::: PROVIDED RECORDS

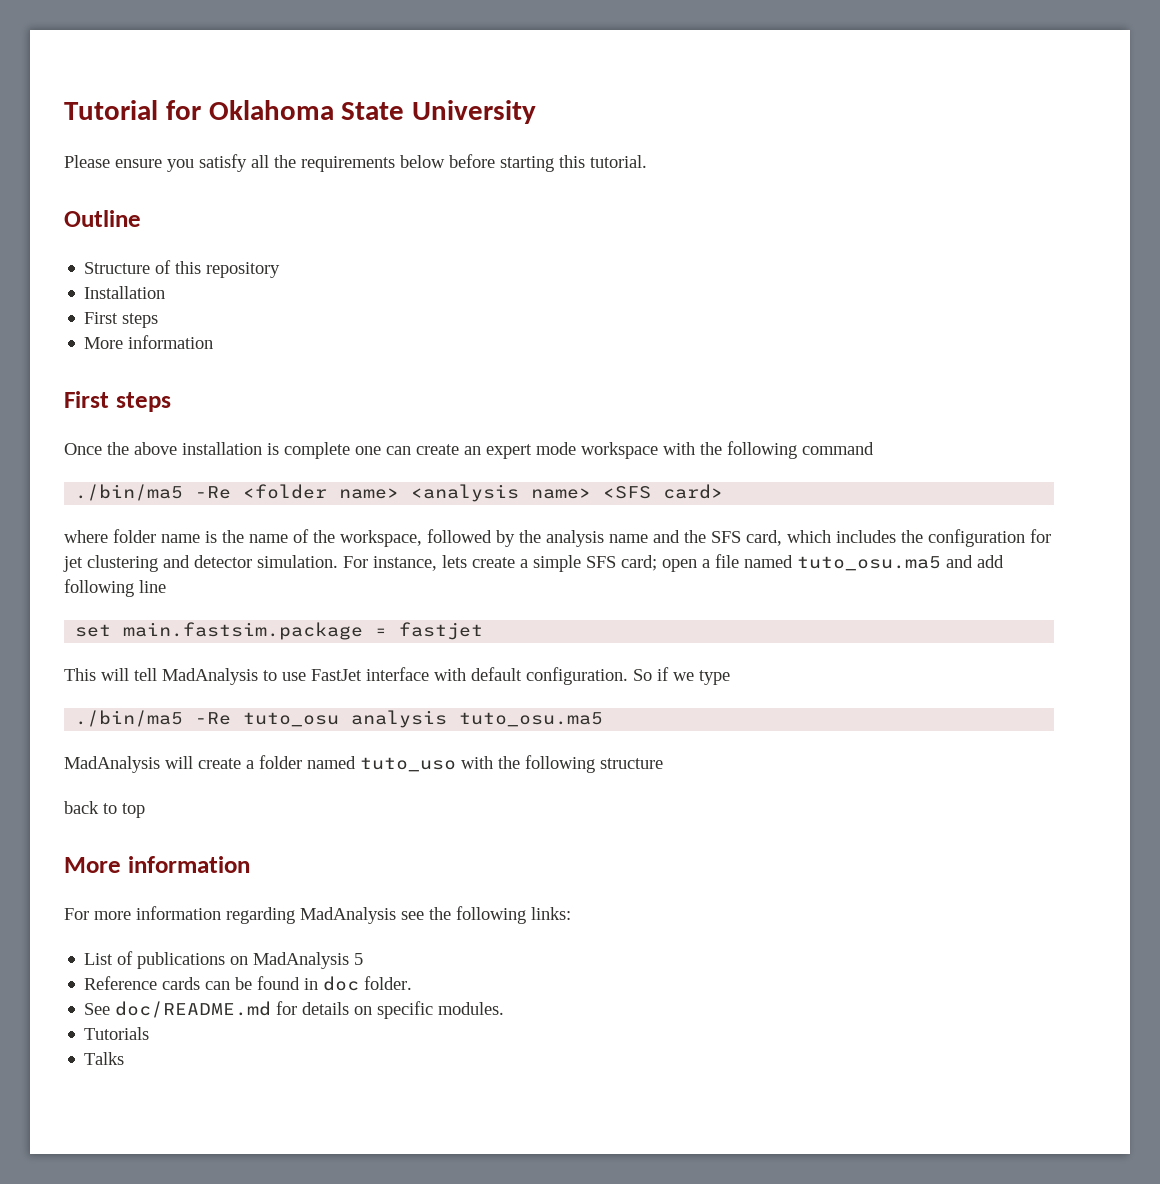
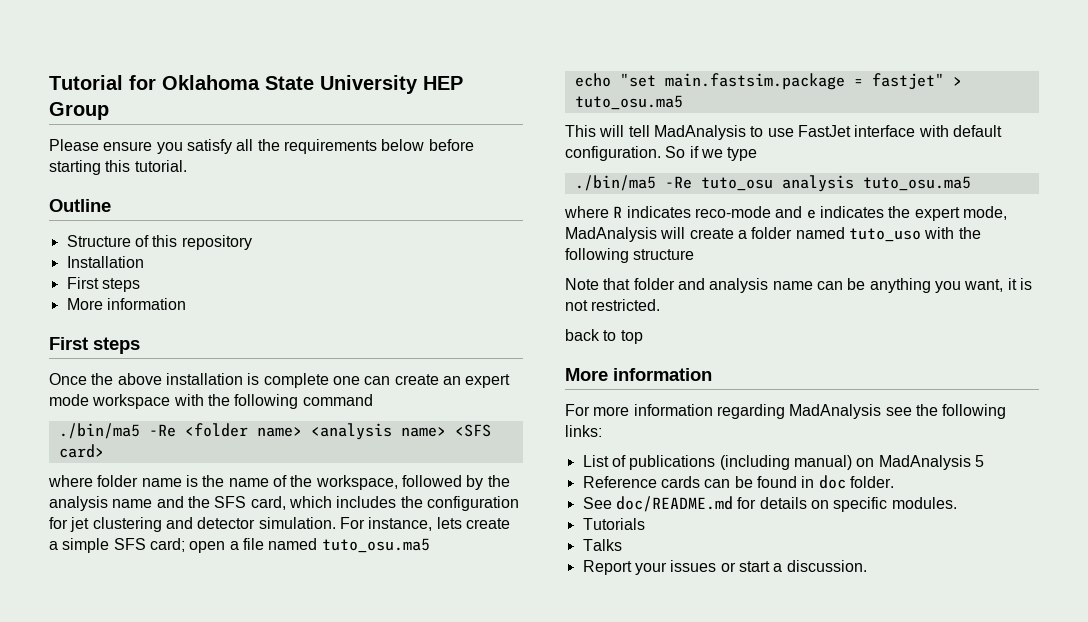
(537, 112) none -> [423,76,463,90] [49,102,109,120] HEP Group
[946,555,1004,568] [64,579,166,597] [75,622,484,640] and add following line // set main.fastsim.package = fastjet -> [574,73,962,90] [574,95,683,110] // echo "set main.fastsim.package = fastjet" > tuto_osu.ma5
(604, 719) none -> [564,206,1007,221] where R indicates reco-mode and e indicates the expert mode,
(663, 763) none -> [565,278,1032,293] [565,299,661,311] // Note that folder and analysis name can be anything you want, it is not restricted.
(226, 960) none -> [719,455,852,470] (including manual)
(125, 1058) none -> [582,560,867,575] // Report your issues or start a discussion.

::::::

In the listing above, find the line containing "(604, 719) none" and the line containing "(226, 960) none", then repeat those two lines and everything between them exactly.

(604, 719) none -> [564,206,1007,221] where R indicates reco-mode and e indicates the expert mode,
(663, 763) none -> [565,278,1032,293] [565,299,661,311] // Note that folder and analysis name can be anything you want, it is not restricted.
(226, 960) none -> [719,455,852,470] (including manual)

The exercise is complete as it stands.